Second, all participants were adult women who had graduated from a university, which may have affected the generalisability of the results because such people often come from higher-income families [
33] and could engage in occupations with better conditions, such as those that are more discretionary, controllable, less demanding, and of a higher income than other typical occupations. In fact, the labor participation rate was 78.6% in this study population, which was much higher than that of women overall in Japan, which is 48.4% in statistical estimates by the government [
11]. Importantly, the comparisons here and in following comparisons should be done carefully because the age distribution was different. The study participants were rather younger than those in the governmental statistics. In addition, the percent of regular employment of this study population was higher (72.0%) than that from governmental estimates (44.7%). Most of the study population (73.5%) were engaged in specialist occupations and highly technical jobs, including as teachers in elementary school to graduate school. Thus, it was difficult to say that they were representative of the typical job status of Japanese women overall, where the percent of these occupations has been estimated at 16.4%. Thus, the observation in this study from the view point of health status and the effect of short interval time might be further weakened by such advantageous working conditions. Overall, however, our results can be generalised as representative of well-educated women, a group whose numbers are expected to increase in the future.
We recruited study participants by asking for voluntary participation, and 16.5% of the candidate subjects showed a willingness to participate. Moreover, the final response rate was 15.4%. Thus, from the perspective of selection bias, the study participants may have held positive attitudes towards work and health and be more health conscious than those who did not participate, because limited information about the study purpose was given and several key words were provided, such as employment status and health, in our recruitment efforts. The effect of these attitudes is ambiguous, and our findings might be biased by it. Such self-selection bias could work in both directions, and it would not be evident which effect was stronger.

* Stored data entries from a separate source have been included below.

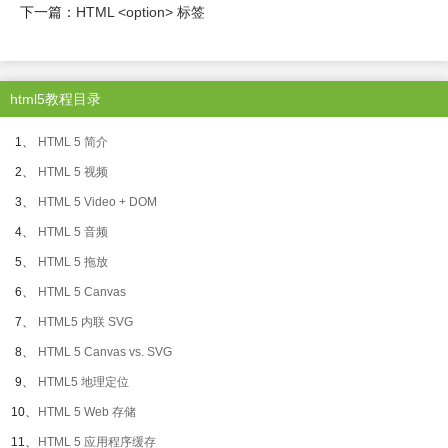
下一篇：
HTML <option> 标签
html5教程目录
1、
HTML 5 简介
2、
HTML 5 视频
3、
HTML 5 Video + DOM
4、
HTML 5 音频
5、
HTML 5 拖放
6、
HTML 5 Canvas
7、
HTML5 内联 SVG
8、
HTML 5 Canvas vs. SVG
9、
HTML5 地理定位
10、
HTML 5 Web 存储
11、
HTML 5 应用程序缓存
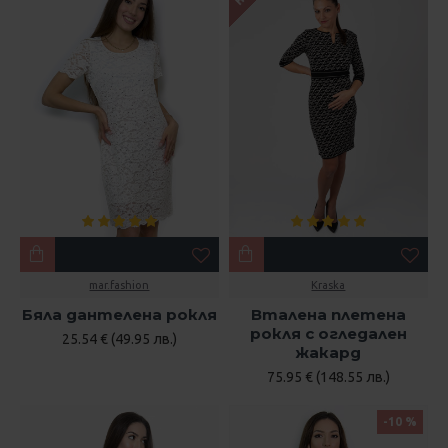
mar.fashion
Kraska
Бяла дантелена рокля
Вталена плетена
рокля с огледален
25.54 € (49.95 лв.)
жакард
75.95 € (148.55 лв.)
-10 %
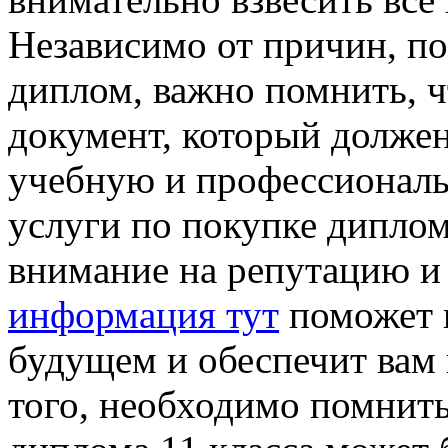
Независимо от причин, по
диплом, важно помнить, ч
документ, который долже
учебную и профессиональ
услуги по покупке диплом
внимание на репутацию и
информация тут
поможет 
будущем и обеспечит вам
того, необходимо помнить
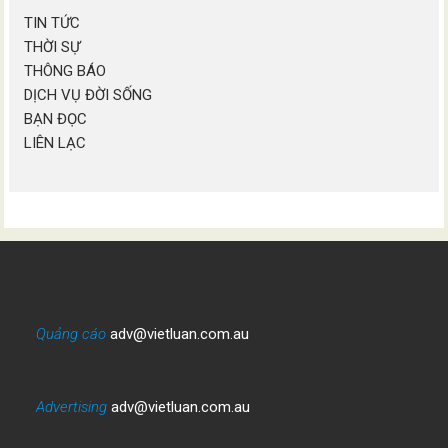
TIN TỨC
THỜI SỰ
THÔNG BÁO
DỊCH VỤ ĐỜI SỐNG
BẠN ĐỌC
LIÊN LẠC
Quảng cáo
adv@vietluan.com.au
Advertising
adv@vietluan.com.au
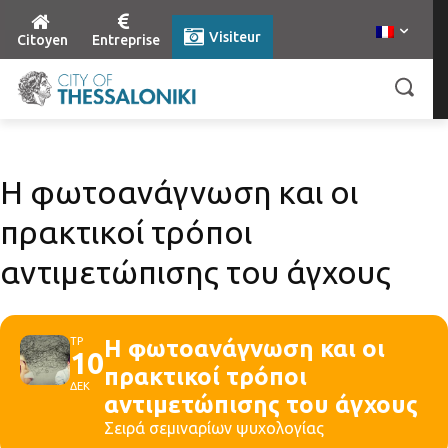
Visiteur
Citoyen
Entreprise
Η φωτοανάγνωση και οι
πρακτικοί τρόποι
αντιμετώπισης του άγχους
ΤΡ
Η φωτοανάγνωση και οι
10
πρακτικοί τρόποι
ΔΕΚ
αντιμετώπισης του άγχους
Σειρά σεμιναρίων ψυχολογίας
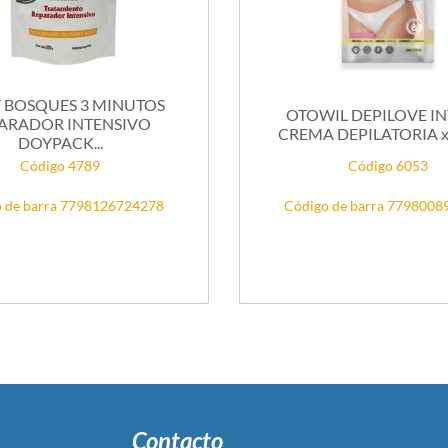
 BOSQUES 3 MINUTOS
OTOWIL DEPILOVE I
ARADOR INTENSIVO
CREMA DEPILATORIA x 30
DOYPACK...
Código 4789
Código 6053
 de barra 7798126724278
Código de barra 779800
Contacto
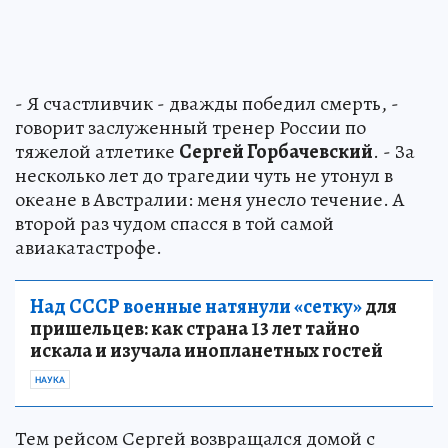
- Я счастливчик - дважды победил смерть, -
говорит заслуженный тренер России по
тяжелой атлетике
Сергей Горбачевский
. - За
несколько лет до трагедии чуть не утонул в
океане в Австралии: меня унесло течение. А
второй раз чудом спасся в той самой
авиакатастрофе.
Над СССР военные натянули «сетку»
для
пришельцев: как страна 13 лет тайно
искала и изучала инопланетных гостей
НАУКА
Тем рейсом Сергей возвращался домой с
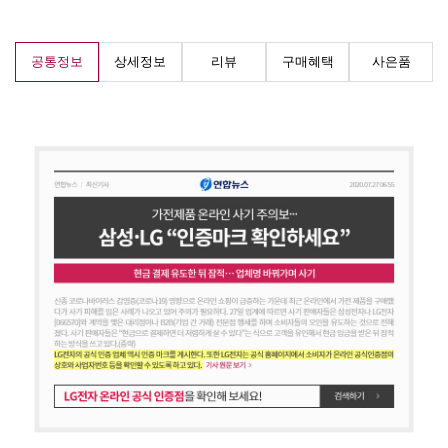
공통정보
상세정보
리뷰
구매혜택
사은품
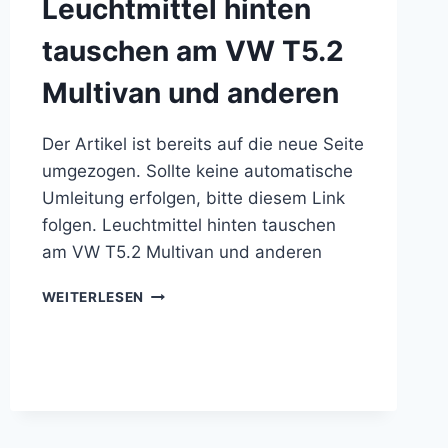
Leuchtmittel hinten
tauschen am VW T5.2
Multivan und anderen
Der Artikel ist bereits auf die neue Seite
umgezogen. Sollte keine automatische
Umleitung erfolgen, bitte diesem Link
folgen. Leuchtmittel hinten tauschen
am VW T5.2 Multivan und anderen
LEUCHTMITTEL
WEITERLESEN
HINTEN
TAUSCHEN
AM
VW
T5.2
MULTIVAN
UND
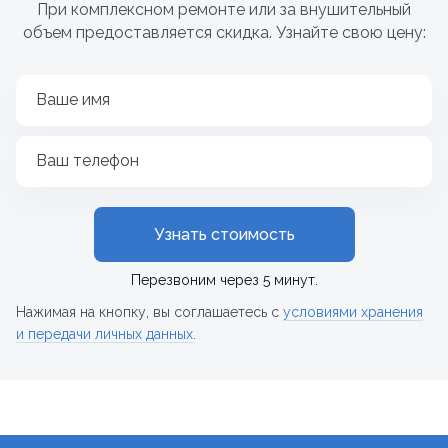
При комплексном ремонте или за внушительный
объем предоставляется скидка. Узнайте свою цену:
Ваше имя
Ваш телефон
Узнать стоимость
Перезвоним через 5 минут.
Нажимая на кнопку, вы соглашаетесь с
условиями хранения
и передачи личных данных
.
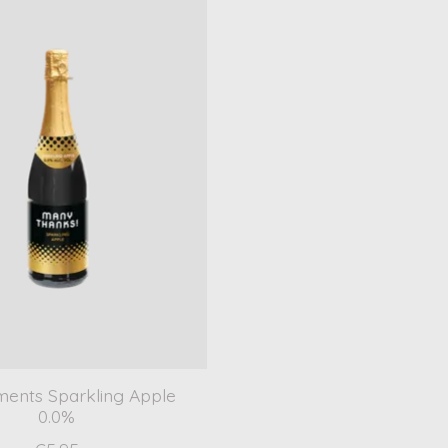
ents Sparkling Apple
0.0%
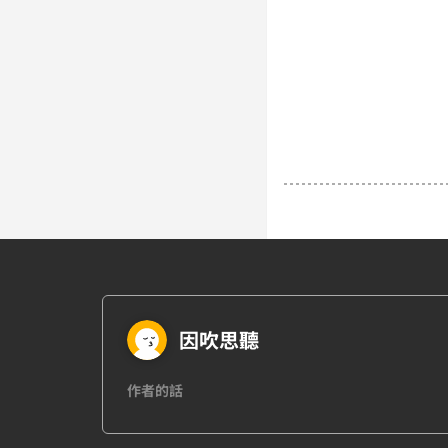
因吹思聽
作者的話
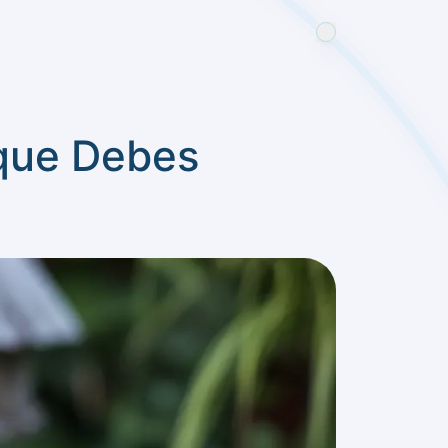
 que Debes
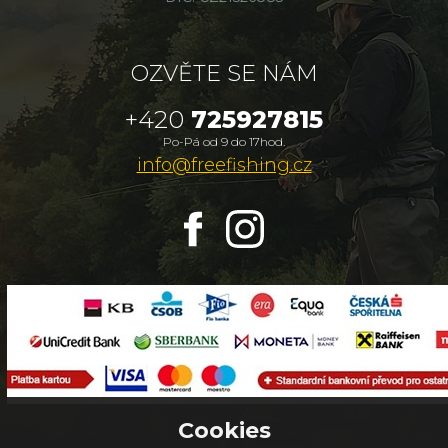
OZVĚTE SE NÁM
+420
725927815
Po-Pá od 9 do 17hod.
info@freefishing.cz
Cookies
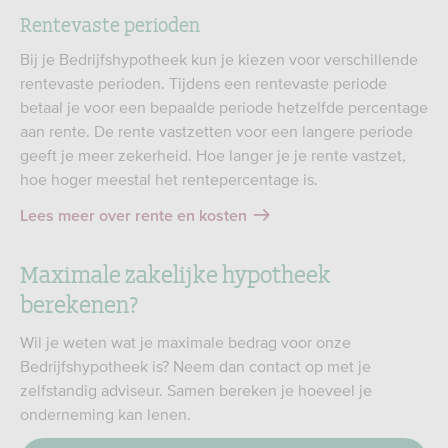
Rentevaste perioden
Bij je Bedrijfshypotheek kun je kiezen voor verschillende
rentevaste perioden. Tijdens een rentevaste periode
betaal je voor een bepaalde periode hetzelfde percentage
aan rente. De rente vastzetten voor een langere periode
geeft je meer zekerheid. Hoe langer je je rente vastzet,
hoe hoger meestal het rentepercentage is.
Lees meer over rente en kosten
Maximale zakelijke hypotheek
berekenen?
Wil je weten wat je maximale bedrag voor onze
Bedrijfshypotheek is? Neem dan contact op met je
zelfstandig adviseur. Samen bereken je hoeveel je
onderneming kan lenen.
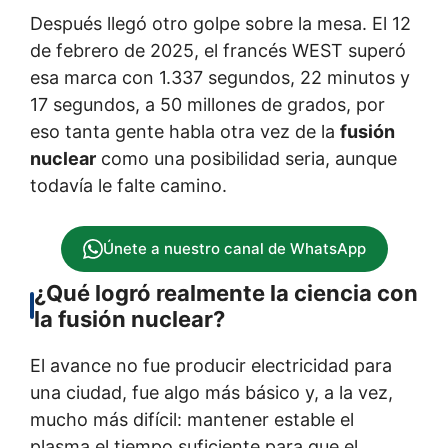
Después llegó otro golpe sobre la mesa. El 12
de febrero de 2025, el francés WEST superó
esa marca con 1.337 segundos, 22 minutos y
17 segundos, a 50 millones de grados, por
eso tanta gente habla otra vez de la
fusión
nuclear
como una posibilidad seria, aunque
todavía le falte camino.
Únete a nuestro canal de WhatsApp
¿Qué logró realmente la ciencia con
la fusión nuclear?
El avance no fue producir electricidad para
una ciudad, fue algo más básico y, a la vez,
mucho más difícil: mantener estable el
plasma el tiempo suficiente para que el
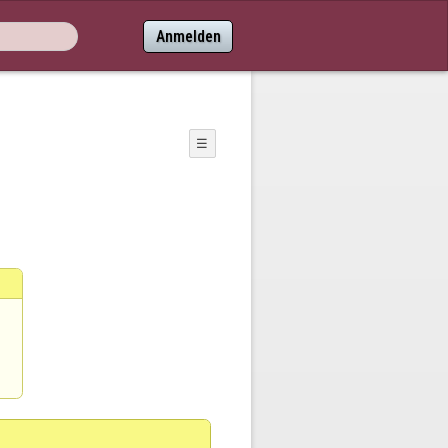
Anmelden
☰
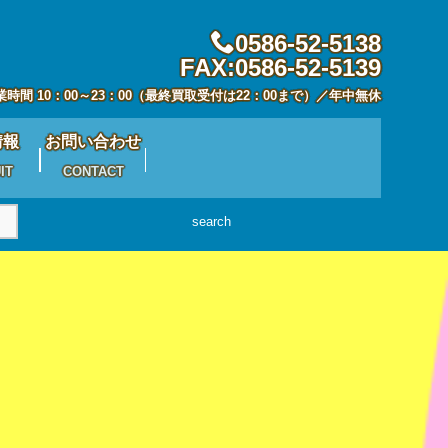
0586-52-5138
FAX:0586-52-5139
業時間 10：00～23：00（最終買取受付は22：00まで）／年中無休
情報
お問い合わせ
IT
CONTACT
search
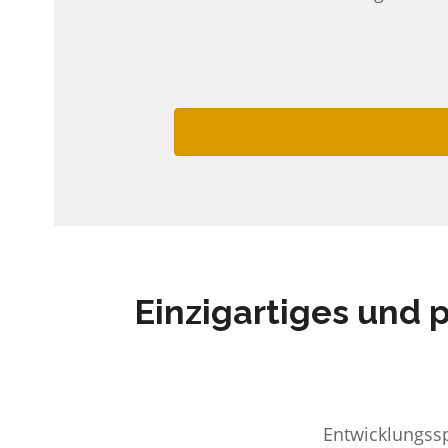
Einzigartiges und 
Entwicklungssp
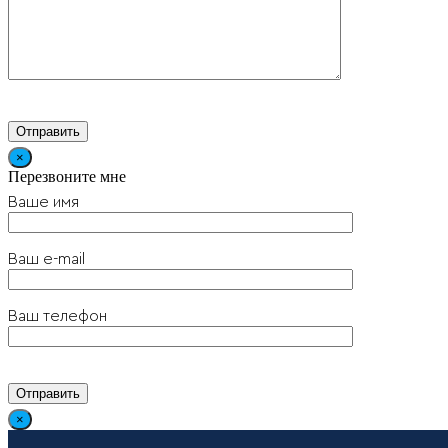
×
Перезвоните мне
Ваше имя
Ваш e-mail
Ваш телефон
×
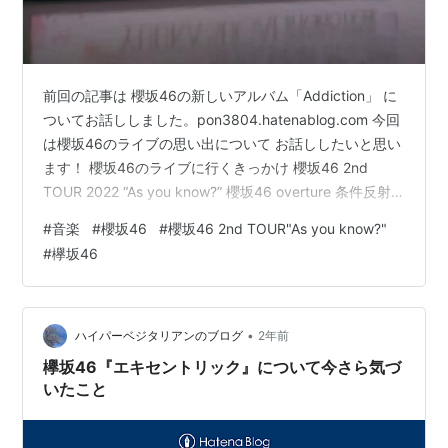
前回の記事は 櫻坂46の新しいアルバム「Addiction」 に
ついてお話ししました。pon3804.hatenablog.com 今回
は櫻坂46のライブの思い出について お話ししたいと思い
ます！ 櫻坂46のライブに行くきっかけ 櫻坂46 2nd
TOUR 2022 “As you know?” 櫻坂46 overture 条件反射
で泣けてくる Dead end 欅坂46 overture ＞＞＞ 不協和
#
音楽
#
櫻坂46
#
櫻坂46 2nd TOUR"As you know?"
音 まとめ 櫻坂46のライブに行くきっかけ 自分が櫻坂46
#
欅坂46
のライブに 行くようになったのが元仕事の同僚が櫻坂の
事を好きで 一緒に行かない？と誘われたのが きっかけで
す。このきっかけで 櫻坂の楽…
•
ハイパーベジタリアンのブログ
2年前
欅坂46『エキセントリック』について今さら気づ
いたこと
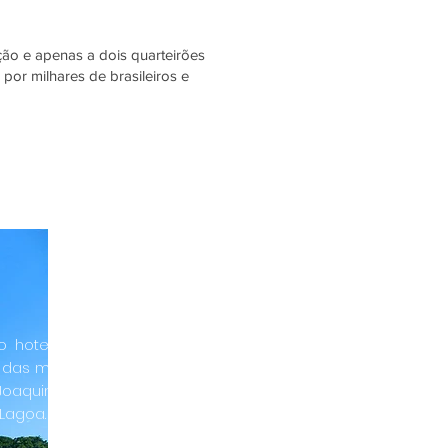
ção e apenas a dois quarteirões
 por milhares de brasileiros e
o hotel, você terá acesso a
das melhores praias, como a
Joaquina, Praia Mole, Galheta e
 Lagoa.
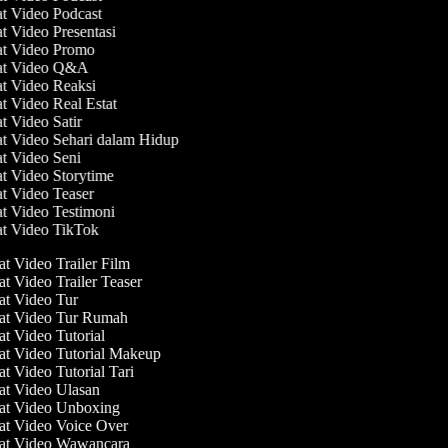
at Video Podcast
at Video Presentasi
at Video Promo
at Video Q&A
at Video Reaksi
at Video Real Estat
at Video Satir
at Video Sehari dalam Hidup
at Video Seni
at Video Storytime
at Video Teaser
at Video Testimoni
at Video TikTok
 Video Trailer Film
 Video Trailer Teaser
 Video Tur
t Video Tur Rumah
 Video Tutorial
 Video Tutorial Makeup
 Video Tutorial Tari
 Video Ulasan
t Video Unboxing
 Video Voice Over
t Video Wawancara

Moreover, we did not use standardized psychological scales to assess the relationship between interval time and a worker’s metal health status. This analysis was a second attempt to use the same dataset [
9], and the first objective of this survey data had focused on employment status and general health status, including lifestyle and health knowledge, and was not focused on mental health, and thus employed different scales. In future studies, it would be better to use standardized psychological scales for assessment of the health effect of interval time.
Finally, our study design was neither longitudinal nor interventional. A cross-sectional study cannot identify a causal effect relationship between work conditions and health status. Therefore, further studies are needed to better validate the effect of interval time on workers’ health.